L'année suivante Cassel monte les marches du palais des festivals à Cannes aux côtés de son épouse et d'
Albert Dupontel pour
Irréversible de
Gaspar Noé (2002), le film choc de la compétition. Monté en deux temps trois mouvements, financé sur un coup de poker et la présence de Cassel et Bellucci, le film crée l'événement. Dans cette dérive nocturne surgissant des enfers pour monter au paradis, l'acteur plonge dans l'horreur, il erre dans la nuit pour se venger du viol de sa femme. Monté à l'envers (du début à la fin), par nappes d'émotions, le film révèle quelques moments d'une beauté brute qui font oublier ses défauts. Ces instants sont notamment tenus par Cassel et Belluci, naturels, proche de l'improvisation - on se souvient encore de ce moment intime, presque volé, où le couple se réveille nu comme après une nuit d'amour. Fidélité, amitié, encore, après quelques apparitions dans les courts du collectif Kourtrajme de Kim Chapiron et Romain Gavras (autres fils de), Cassel s'embarque dans le projet pharaonique de
Jan Kounen,
Blueberry, l'expérience secrète (2004). Adaptation ambitieuse et éponyme de la BD de
Jean Giraud, le film s'avère un échec, un gouffre financier. Kounen et sa bande, shootés au peyotl, ont complètement perdu le contrôle sur le tournage. Tandis que le réalisateur est en pleine crise mystique, le film s'enlise et part dans toutes les directions. Résultat, une œuvre bancale et sans colonne vertébrale, un western ésotérique baroque et psychédélique, où Cassel, plus classieux et illuminé que jamais, est transformé en figure impériale au sein d'un délirium tremens visuel parfois hallucinant.
2004, année faste, Cassel tente le film d'espionnage pour
Frédéric Schoendoerffer aux côtés de
Monica Bellucci dans
Agents Secrets, puis rejoint le casting scintillant d'
Ocean's Twelve de
Steven Soderbergh. Dans le rôle de François Toulour, il joue un braqueur agile dansant au son de
La Caution pour voler un œuf de Fabergé. Une scène mémorable, une vraie parenthèse dans ce film américain saturé de stars dans lequel il passe avec une aisance naturelle, un charme et une élégance unique, digne de son père. On le retrouvera brièvement dans la suite,
Ocean's 13 (Soderbergh, 2007), après avoir produit et joué dans le premier long métrage de son ami Kim Chapiron,
Sheitan (2006), qu'il vaut mieux oublier. Désormais acteur international convoité par ses auteurs les plus prestigieux, Cassel intègre le casting des
Promesses de l'ombre de
David Cronenberg (2007), un thriller au sein de la mafieux russe londonienne sur fond de traite des blanches. Il y joue Kirill, un fils de parrain dégénéré, homo refoulé très borderline, hyper violent, pervers, malade. Le comédien joue de tout son corps soumis aux soubresauts de la folie, il n'évite pas la caricature mais laisse planer une bonne dose d'incertitude.
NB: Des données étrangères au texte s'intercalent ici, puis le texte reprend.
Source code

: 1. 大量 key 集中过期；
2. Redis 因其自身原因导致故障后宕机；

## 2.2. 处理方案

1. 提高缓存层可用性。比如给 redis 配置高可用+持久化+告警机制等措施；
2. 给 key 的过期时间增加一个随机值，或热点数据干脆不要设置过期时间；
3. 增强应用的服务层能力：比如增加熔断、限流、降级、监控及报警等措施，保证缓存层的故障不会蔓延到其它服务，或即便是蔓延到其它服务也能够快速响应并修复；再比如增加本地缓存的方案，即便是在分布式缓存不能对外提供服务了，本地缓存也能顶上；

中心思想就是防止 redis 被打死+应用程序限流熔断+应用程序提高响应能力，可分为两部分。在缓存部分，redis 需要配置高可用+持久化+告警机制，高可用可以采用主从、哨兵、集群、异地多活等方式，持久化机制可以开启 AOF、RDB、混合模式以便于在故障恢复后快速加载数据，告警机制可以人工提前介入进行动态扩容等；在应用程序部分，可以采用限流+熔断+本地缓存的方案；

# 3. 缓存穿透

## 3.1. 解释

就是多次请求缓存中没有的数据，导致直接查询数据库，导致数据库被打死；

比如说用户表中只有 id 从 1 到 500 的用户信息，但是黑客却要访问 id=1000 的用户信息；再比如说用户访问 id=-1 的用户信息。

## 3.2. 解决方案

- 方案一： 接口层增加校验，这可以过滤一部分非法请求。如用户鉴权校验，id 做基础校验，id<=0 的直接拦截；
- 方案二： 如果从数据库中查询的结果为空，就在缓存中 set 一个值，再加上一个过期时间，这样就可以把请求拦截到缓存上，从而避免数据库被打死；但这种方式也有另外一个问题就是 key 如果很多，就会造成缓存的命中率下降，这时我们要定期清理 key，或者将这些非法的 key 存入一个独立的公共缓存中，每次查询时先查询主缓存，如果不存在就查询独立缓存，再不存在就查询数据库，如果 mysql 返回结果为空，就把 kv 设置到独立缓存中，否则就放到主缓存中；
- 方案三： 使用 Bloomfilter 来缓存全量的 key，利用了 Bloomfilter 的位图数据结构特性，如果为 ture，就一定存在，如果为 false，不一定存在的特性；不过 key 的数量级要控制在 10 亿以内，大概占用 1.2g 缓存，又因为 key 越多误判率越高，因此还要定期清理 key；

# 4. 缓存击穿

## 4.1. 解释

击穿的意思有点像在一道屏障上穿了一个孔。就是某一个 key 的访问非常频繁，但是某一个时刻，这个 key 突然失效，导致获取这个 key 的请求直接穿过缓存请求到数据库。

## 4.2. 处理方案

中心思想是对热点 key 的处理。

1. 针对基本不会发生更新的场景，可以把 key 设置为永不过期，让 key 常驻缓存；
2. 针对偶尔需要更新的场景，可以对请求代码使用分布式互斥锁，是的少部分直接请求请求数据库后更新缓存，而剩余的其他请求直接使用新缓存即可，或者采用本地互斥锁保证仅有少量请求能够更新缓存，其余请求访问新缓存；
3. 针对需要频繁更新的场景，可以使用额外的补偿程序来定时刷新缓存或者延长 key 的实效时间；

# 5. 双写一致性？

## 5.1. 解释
Animal triste, il est tout en pulsion, en désir enfoui. Sa présence étonne encore, il est inquiétant, impulsif, imprévisible. Un mois plus tôt, on le retrouve sur les écrans français dans
Sa majesté Minor (Id), fable invraisemblable de
Jean-Jacques Annaud qui se tire ici une balle dans le pied et fait un four en salles. Cassel y joue un satyre sodomisant
José Garcia, une performance hélas inoubliable dans laquelle l'acteur prend visiblement un certain plaisir.